Il y a des particuliers qui se sont installés, comme je le disais, soit en travaillant à l’église et qui se sont vus donner une maison qu’ils n’ont pas seulement améliorer, mais ils ont aussi pris le soin de prendre un espace plus grand en le cédant à d’autres. Mais, ils ne sont pas propriétaires de ces espaces.
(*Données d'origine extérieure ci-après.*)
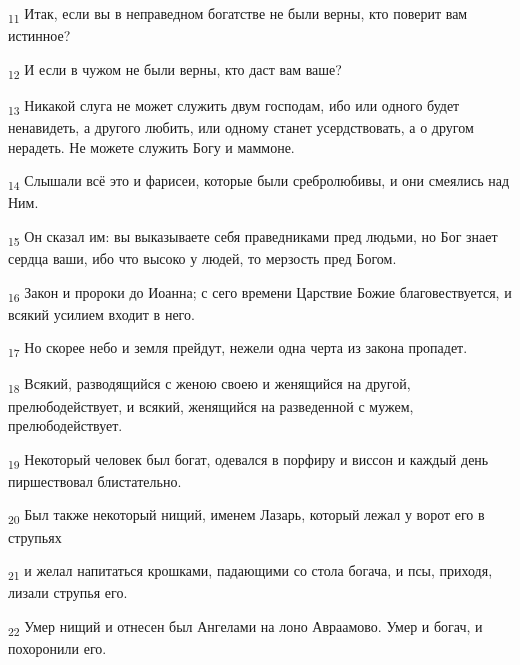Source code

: \begin{tcolorbox}
\textsubscript{11} Итак, если вы в неправедном богатстве не были верны, кто поверит вам истинное?
\end{tcolorbox}
\begin{tcolorbox}
\textsubscript{12} И если в чужом не были верны, кто даст вам ваше?
\end{tcolorbox}
\begin{tcolorbox}
\textsubscript{13} Никакой слуга не может служить двум господам, ибо или одного будет ненавидеть, а другого любить, или одному станет усердствовать, а о другом нерадеть. Не можете служить Богу и маммоне.
\end{tcolorbox}
\begin{tcolorbox}
\textsubscript{14} Слышали всё это и фарисеи, которые были сребролюбивы, и они смеялись над Ним.
\end{tcolorbox}
\begin{tcolorbox}
\textsubscript{15} Он сказал им: вы выказываете себя праведниками пред людьми, но Бог знает сердца ваши, ибо что высоко у людей, то мерзость пред Богом.
\end{tcolorbox}
\begin{tcolorbox}
\textsubscript{16} Закон и пророки до Иоанна; с сего времени Царствие Божие благовествуется, и всякий усилием входит в него.
\end{tcolorbox}
\begin{tcolorbox}
\textsubscript{17} Но скорее небо и земля прейдут, нежели одна черта из закона пропадет.
\end{tcolorbox}
\begin{tcolorbox}
\textsubscript{18} Всякий, разводящийся с женою своею и женящийся на другой, прелюбодействует, и всякий, женящийся на разведенной с мужем, прелюбодействует.
\end{tcolorbox}
\begin{tcolorbox}
\textsubscript{19} Некоторый человек был богат, одевался в порфиру и виссон и каждый день пиршествовал блистательно.
\end{tcolorbox}
\begin{tcolorbox}
\textsubscript{20} Был также некоторый нищий, именем Лазарь, который лежал у ворот его в струпьях
\end{tcolorbox}
\begin{tcolorbox}
\textsubscript{21} и желал напитаться крошками, падающими со стола богача, и псы, приходя, лизали струпья его.
\end{tcolorbox}
\begin{tcolorbox}
\textsubscript{22} Умер нищий и отнесен был Ангелами на лоно Авраамово. Умер и богач, и похоронили его.
\end{tcolorbox}
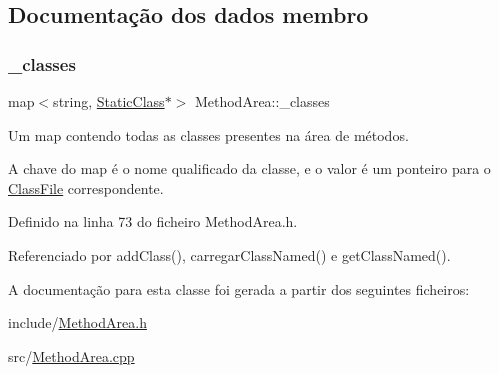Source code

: \subsection{Documentação dos dados membro}
\mbox{\label{classMethodArea_a1244d392d351920d754db8c6940dd7aa}} 
\subsubsection{\texorpdfstring{\+\_\+classes}{\_classes}}
{\footnotesize\ttfamily map$<$string, \hyperlink{classStaticClass}{Static\+Class}$\ast$$>$ Method\+Area\+::\+\_\+classes\hspace{0.3cm}{\ttfamily [private]}}

Um {\ttfamily map} contendo todas as classes presentes na área de métodos.

A chave do map é o nome qualificado da classe, e o valor é um ponteiro para o {\ttfamily \hyperlink{classClassFile}{Class\+File}} correspondente. 

Definido na linha 73 do ficheiro Method\+Area.\+h.



Referenciado por add\+Class(), carregar\+Class\+Named() e get\+Class\+Named().



A documentação para esta classe foi gerada a partir dos seguintes ficheiros\+:\begin{DoxyCompactItemize}
\item 
include/\hyperlink{MethodArea_8h}{Method\+Area.\+h}\item 
src/\hyperlink{MethodArea_8cpp}{Method\+Area.\+cpp}\end{DoxyCompactItemize}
Nous disons à ces derniers que : «vous avez peut-être donné de l’argent à ces personnes, mais nous ne connaissons pas cela». On n’a pas aliéné cette partie de notre titre foncier et en ce moment, nous voyons le contrat ou nous demandons de partir parce que nous avons des projets sur ces espaces.
Au regard des interprétations que suscite l’opération de déguerpissement, et parce qu’elle vient de l’Église, quel message avez-vous pour l’opinion ?
L’opération va se poursuivre. Les institutions chargées de réguler le vivre-ensemble en sont informées. Les personnes vivant sur notre titre foncier, de manière abusive, ont été aussi accueillies à l’évêché et entendues. Elles savent que nous allons passer pour libérer, non pas les trottoirs, mais notre espace que nous allons mettre en valeur sous peu. Nous avons commencé et nous allons continuer l’opération. Les casses ont commencé il y a 15 jours, le mois dernier, mais les personnes savent depuis deux ans maintenant, qu’elles doivent quitter ces lieux.